I know Brushy Mountain sells it by the foot. I bet other suppliers like maybe Mann Lake also sell it by the foot.


----------



## joekurm (Sep 23, 2007)

I haven't really looked for #5 but you might check places that sell farm supplies. Maybe Tractor Supply, Ace HArdware, or True Value if there are any of those around. #5 should mean that there are 5 holes pre inch. When I looked for #8 for bottom boards locally I found #8 36" wide for as much as $4.50 per foot. I got #8 by 24" wide for $1.50 per foot. When you don't need it you will find it.


----------



## tecumseh (Apr 26, 2005)

betterbee# use to carry (and sell) smaller (10 foot I think?) rolls of the various sizes of wire. I don't suspect you will have much luck in locating the odd spacing (5 or 6) of hardware wire locally. 

trying to substitute other spacing (say an 8 where you need a 6) will only lead to problems (at least that is my experience).

a 'possible' alternative for no5 is the thin punched metal used in return air grates (quite common in commercial space and the grates are essentially 2'X2').

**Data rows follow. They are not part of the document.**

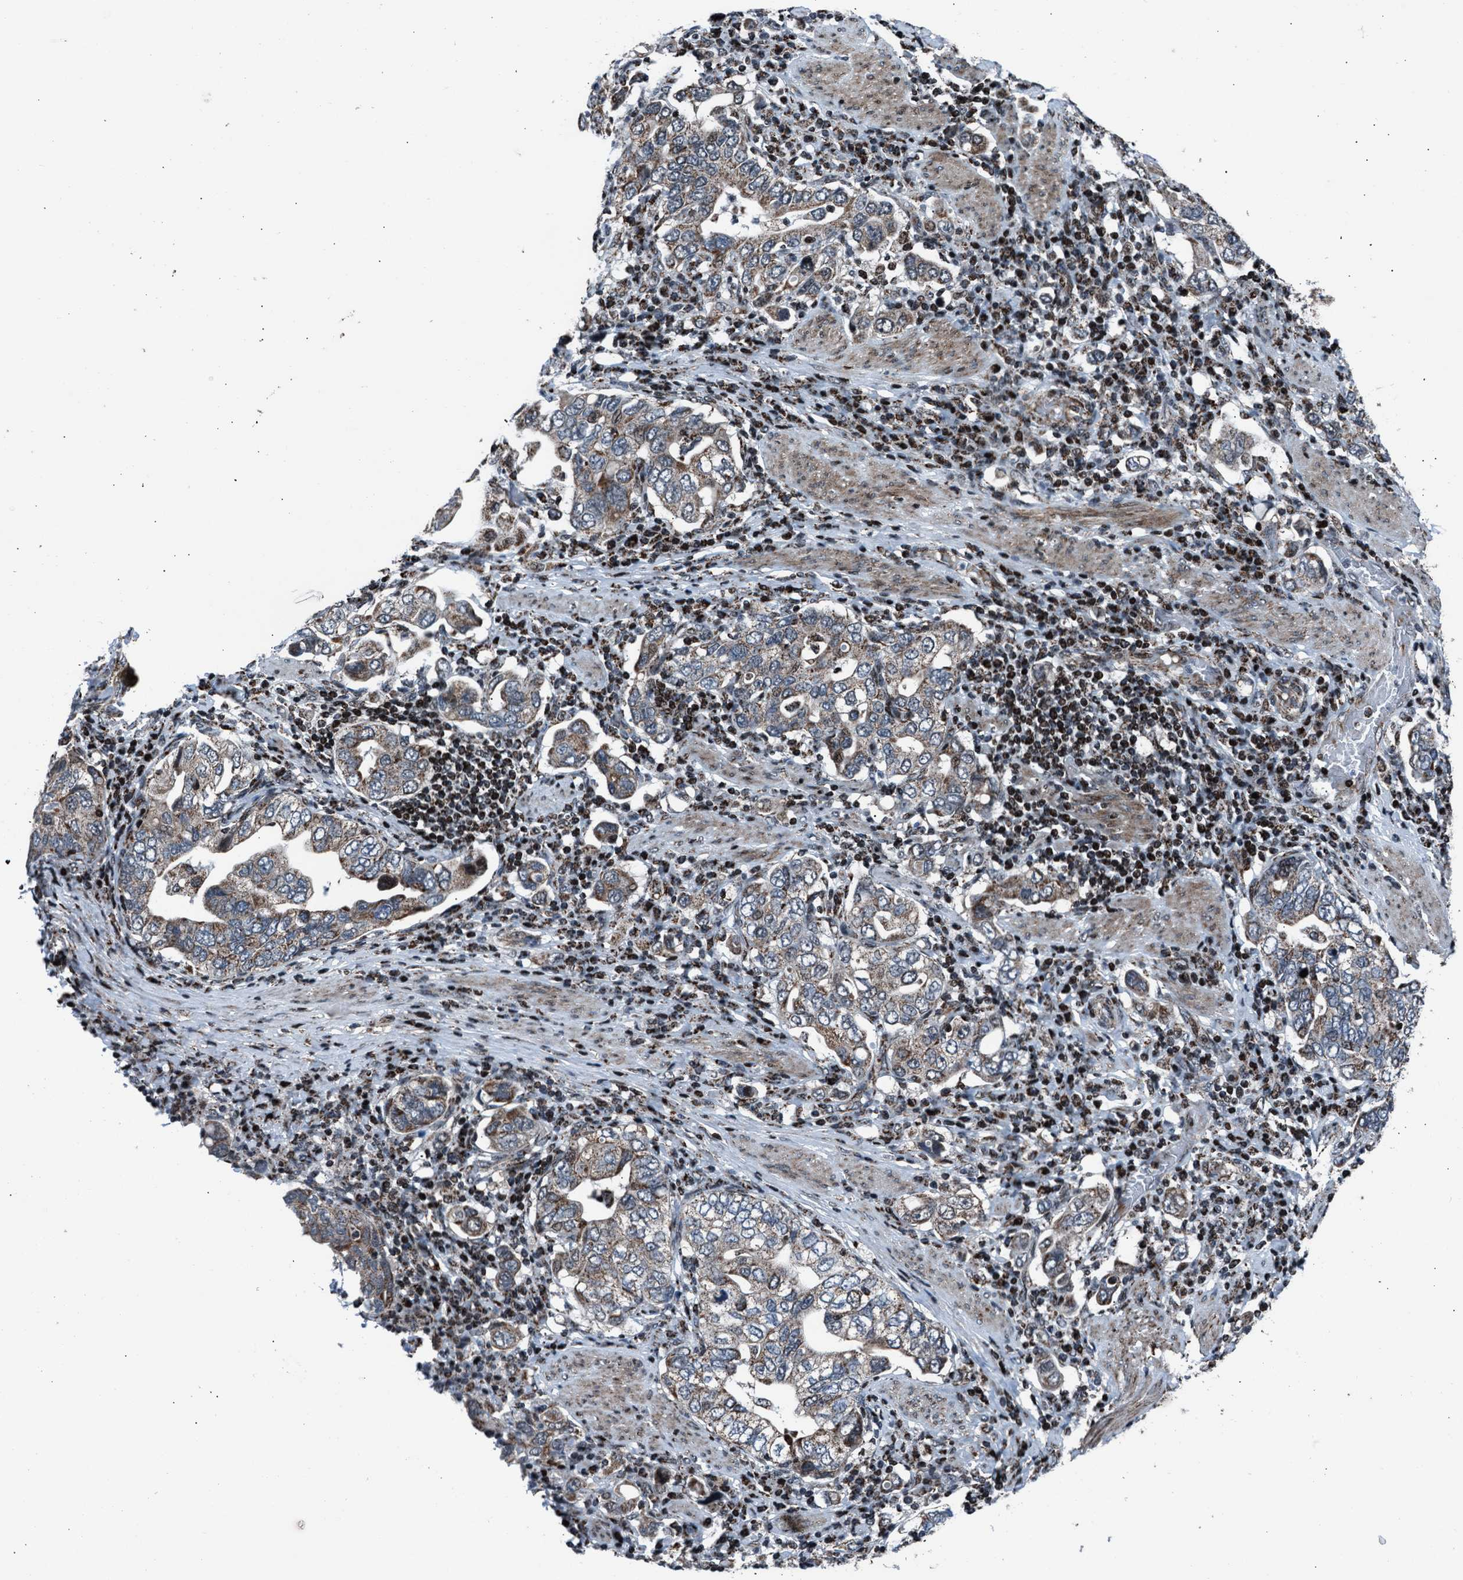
{"staining": {"intensity": "moderate", "quantity": ">75%", "location": "cytoplasmic/membranous"}, "tissue": "stomach cancer", "cell_type": "Tumor cells", "image_type": "cancer", "snomed": [{"axis": "morphology", "description": "Adenocarcinoma, NOS"}, {"axis": "topography", "description": "Stomach, upper"}], "caption": "A brown stain shows moderate cytoplasmic/membranous positivity of a protein in stomach cancer tumor cells.", "gene": "MORC3", "patient": {"sex": "male", "age": 62}}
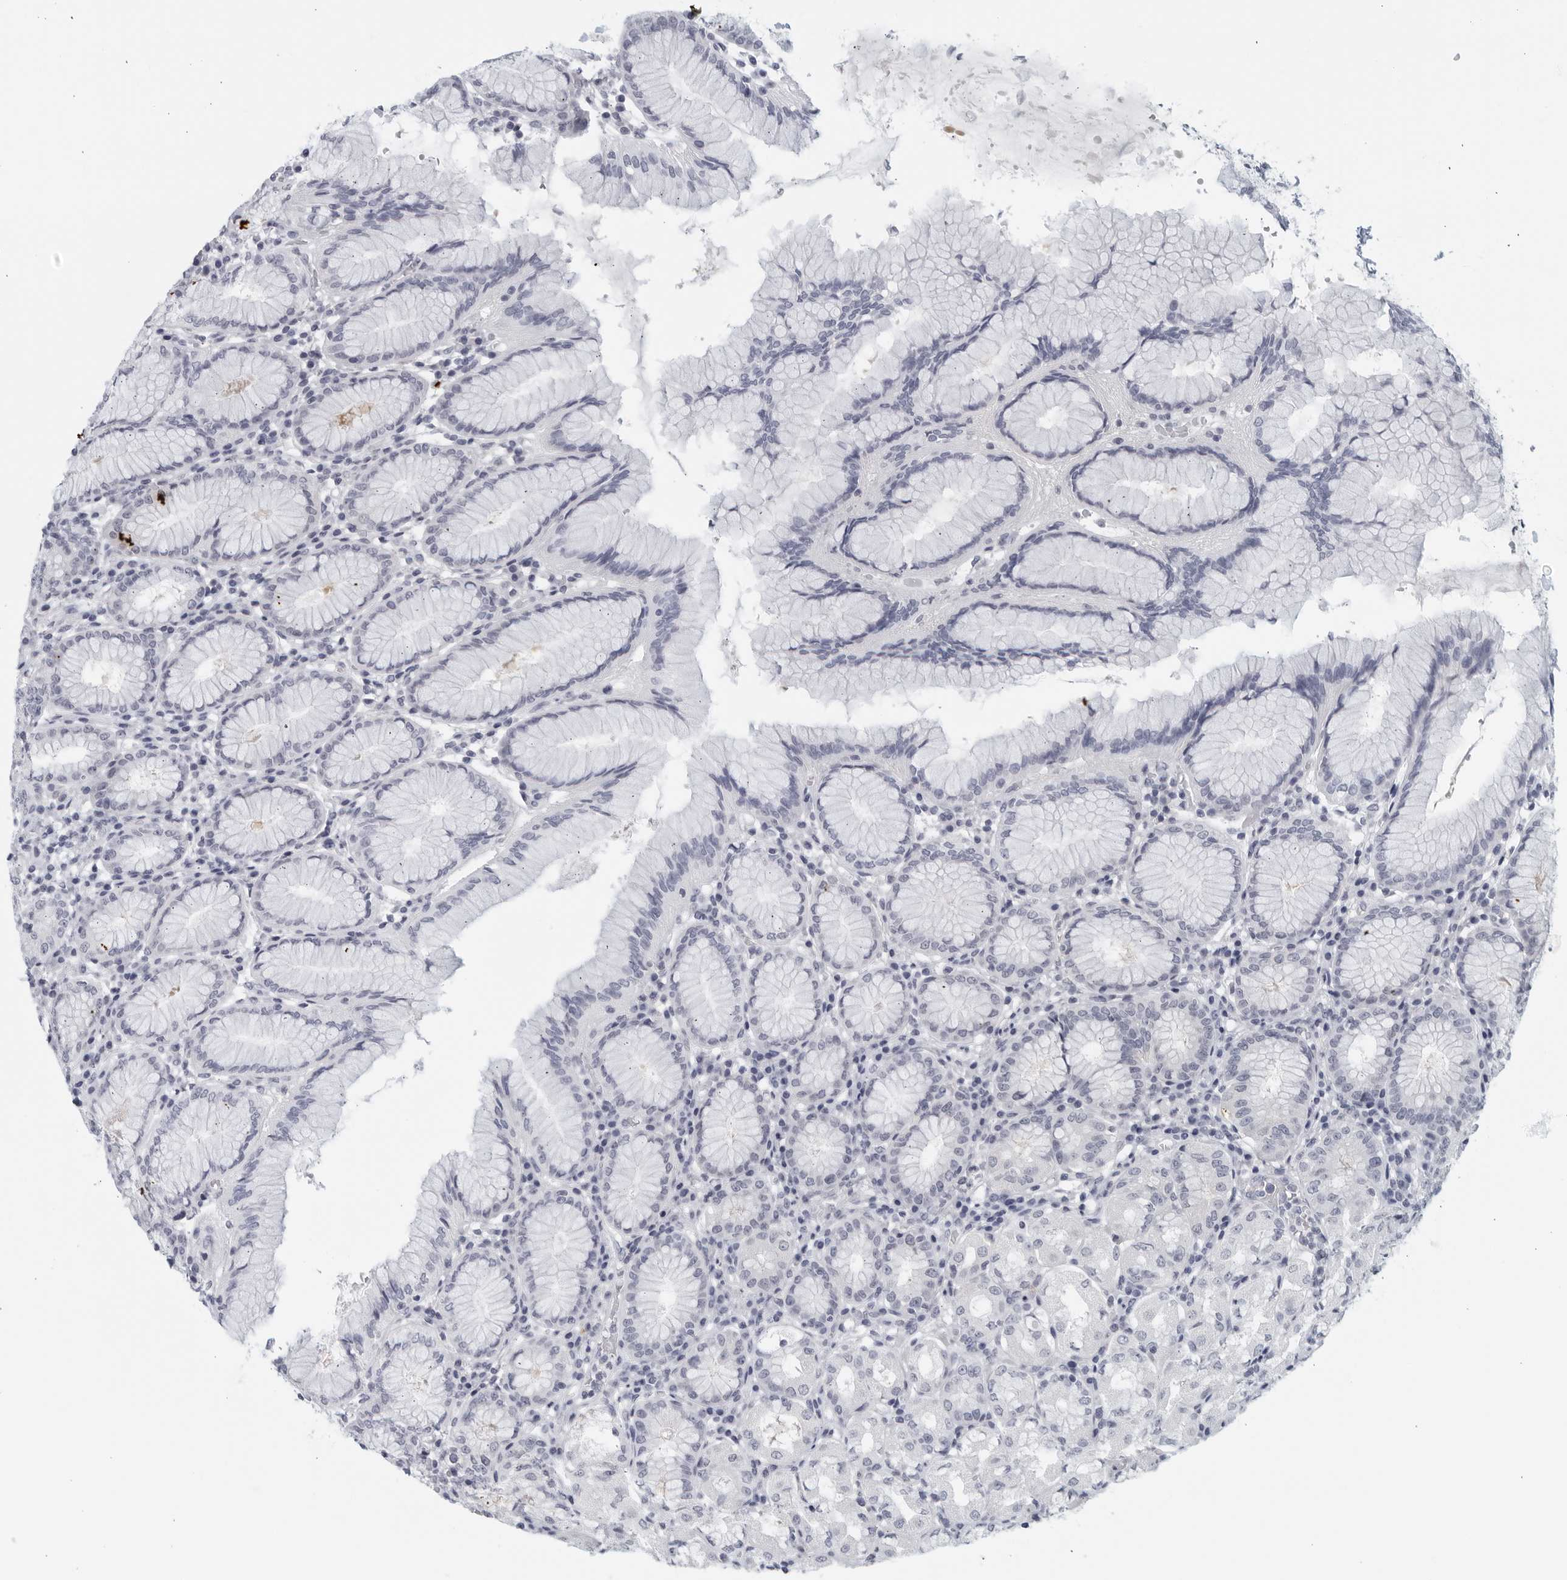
{"staining": {"intensity": "negative", "quantity": "none", "location": "none"}, "tissue": "stomach", "cell_type": "Glandular cells", "image_type": "normal", "snomed": [{"axis": "morphology", "description": "Normal tissue, NOS"}, {"axis": "topography", "description": "Stomach"}, {"axis": "topography", "description": "Stomach, lower"}], "caption": "IHC of normal stomach reveals no expression in glandular cells. The staining was performed using DAB (3,3'-diaminobenzidine) to visualize the protein expression in brown, while the nuclei were stained in blue with hematoxylin (Magnification: 20x).", "gene": "MATN1", "patient": {"sex": "female", "age": 56}}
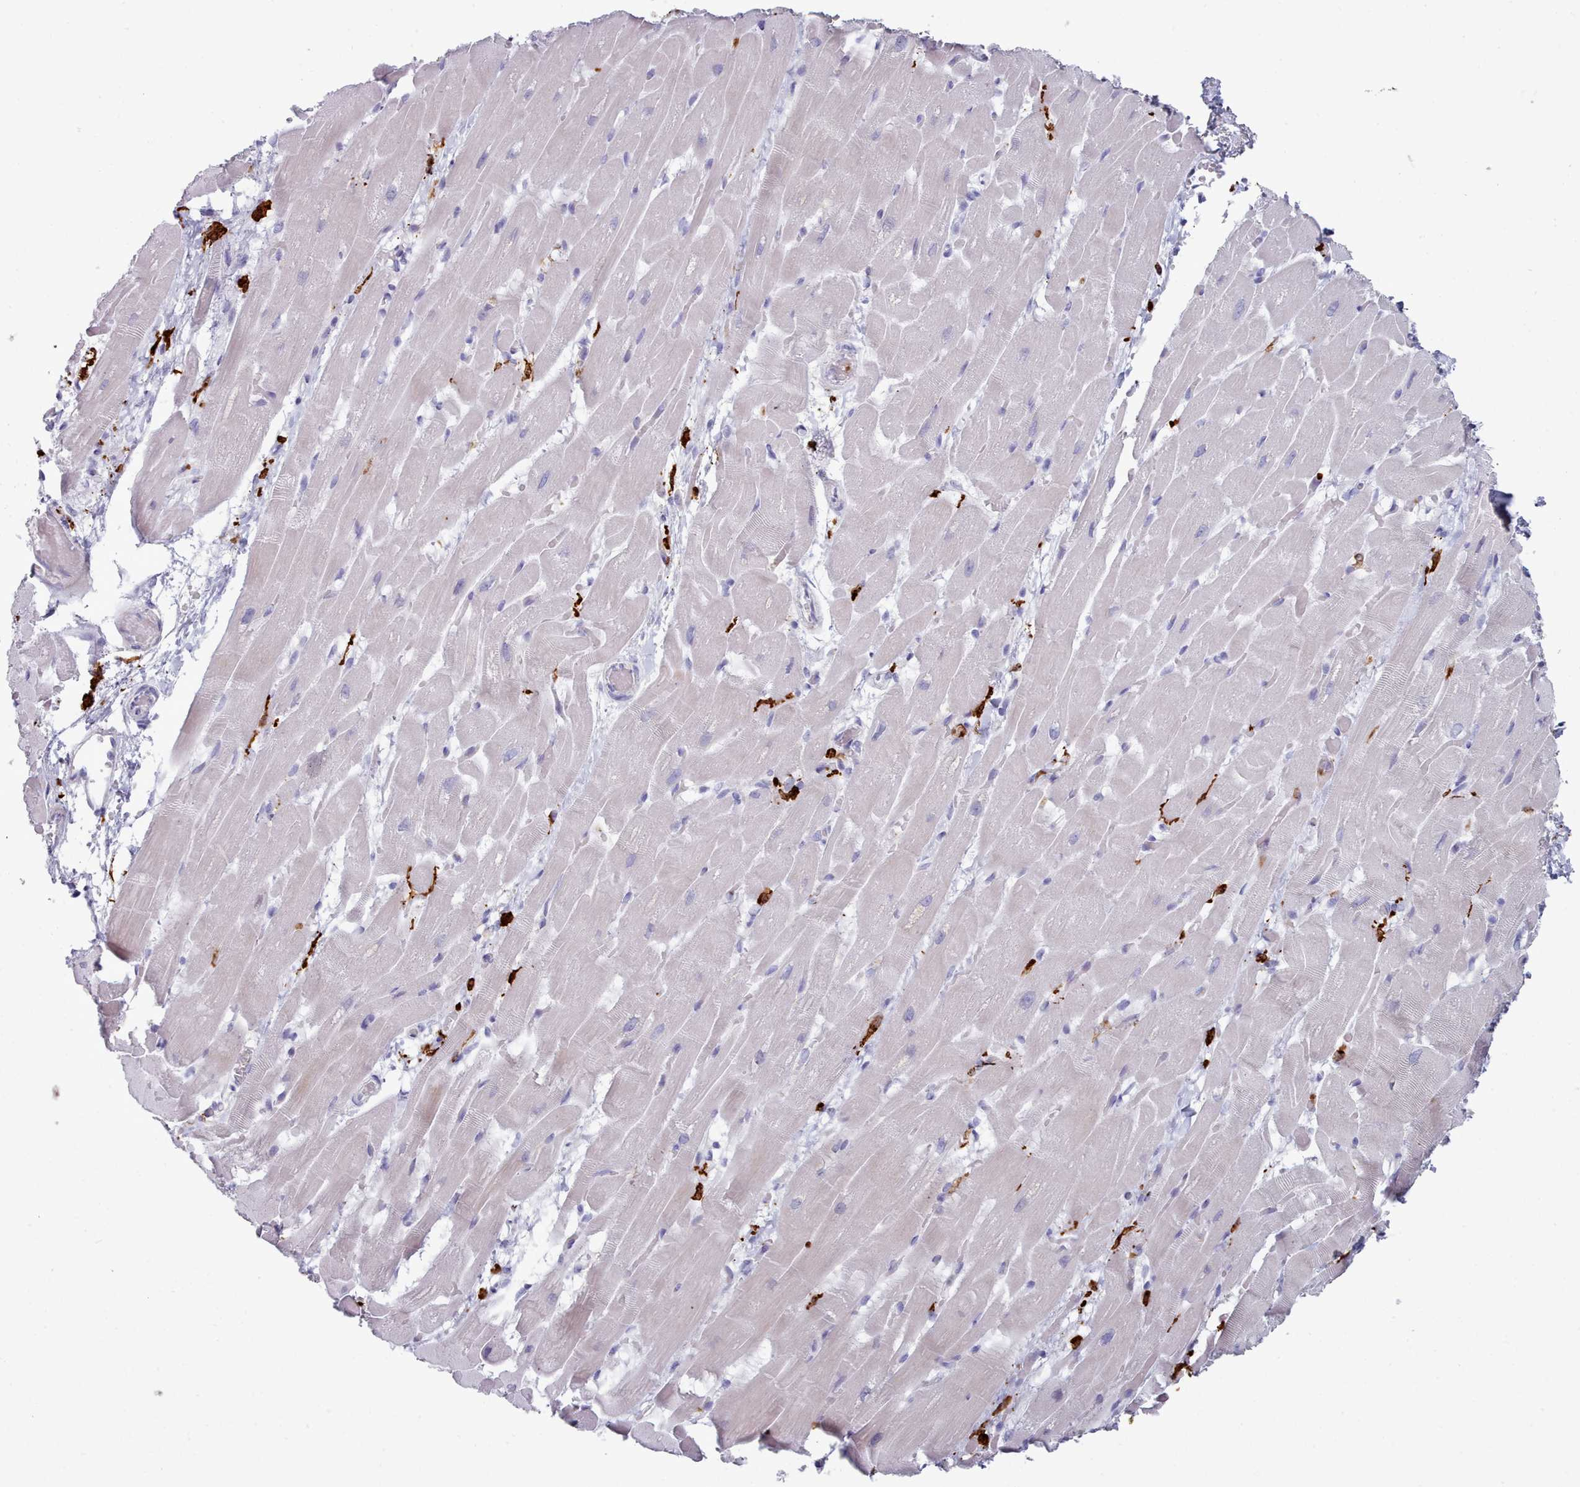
{"staining": {"intensity": "negative", "quantity": "none", "location": "none"}, "tissue": "heart muscle", "cell_type": "Cardiomyocytes", "image_type": "normal", "snomed": [{"axis": "morphology", "description": "Normal tissue, NOS"}, {"axis": "topography", "description": "Heart"}], "caption": "High power microscopy photomicrograph of an IHC photomicrograph of unremarkable heart muscle, revealing no significant expression in cardiomyocytes.", "gene": "AIF1", "patient": {"sex": "male", "age": 37}}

*at one time I played around with constructing pollen traps myself with some degree of success (and more than one or two failures along the way) a couple of years ago I noted betterbee had there inexpensive plastic pollen traps on sale (I think they were about $12 at the time) and I purchased a few of those and they have worked out very well.


----------



## BjornBee (Feb 7, 2003)

I can find about every size ever needed at the local Ace hardware store. And unlike some other places, if they don't have it, they are more than willing to order it.


----------



## Sundance (Sep 9, 2004)

As others have said...... local hardware chains have
amazing resources. True Value, TSC, Macs, etc.
You have to ask.....


----------



## B. Haning (Sep 14, 2007)

Thanks for the advice. I check with the hardware store and see if they can order it.


----------



## honeyman46408 (Feb 14, 2003)

*#5 wire*

I bought #7 wire @ "Lapps" this spring and they had #5 in stock sold by the foot 3ft wide.

800-321-1960


----------



## NashBeek (Feb 15, 2008)

*#5 Hardware Cloth*

Brushy Mtn. has it for $102.00 for a 100 ft. roll or $1.85 per foot.


----------



## bluegrass (Aug 30, 2006)

It is getting harder and harder to find. None of the franchised hardware stores in this area will order it for anybody anymore. We have one non-franchised store that orders from Distribution America that will order it, but you have to buy a whole roll.


----------



## Ross (Apr 30, 2003)

McMaster Carr handles just about every spacing imagineable.


----------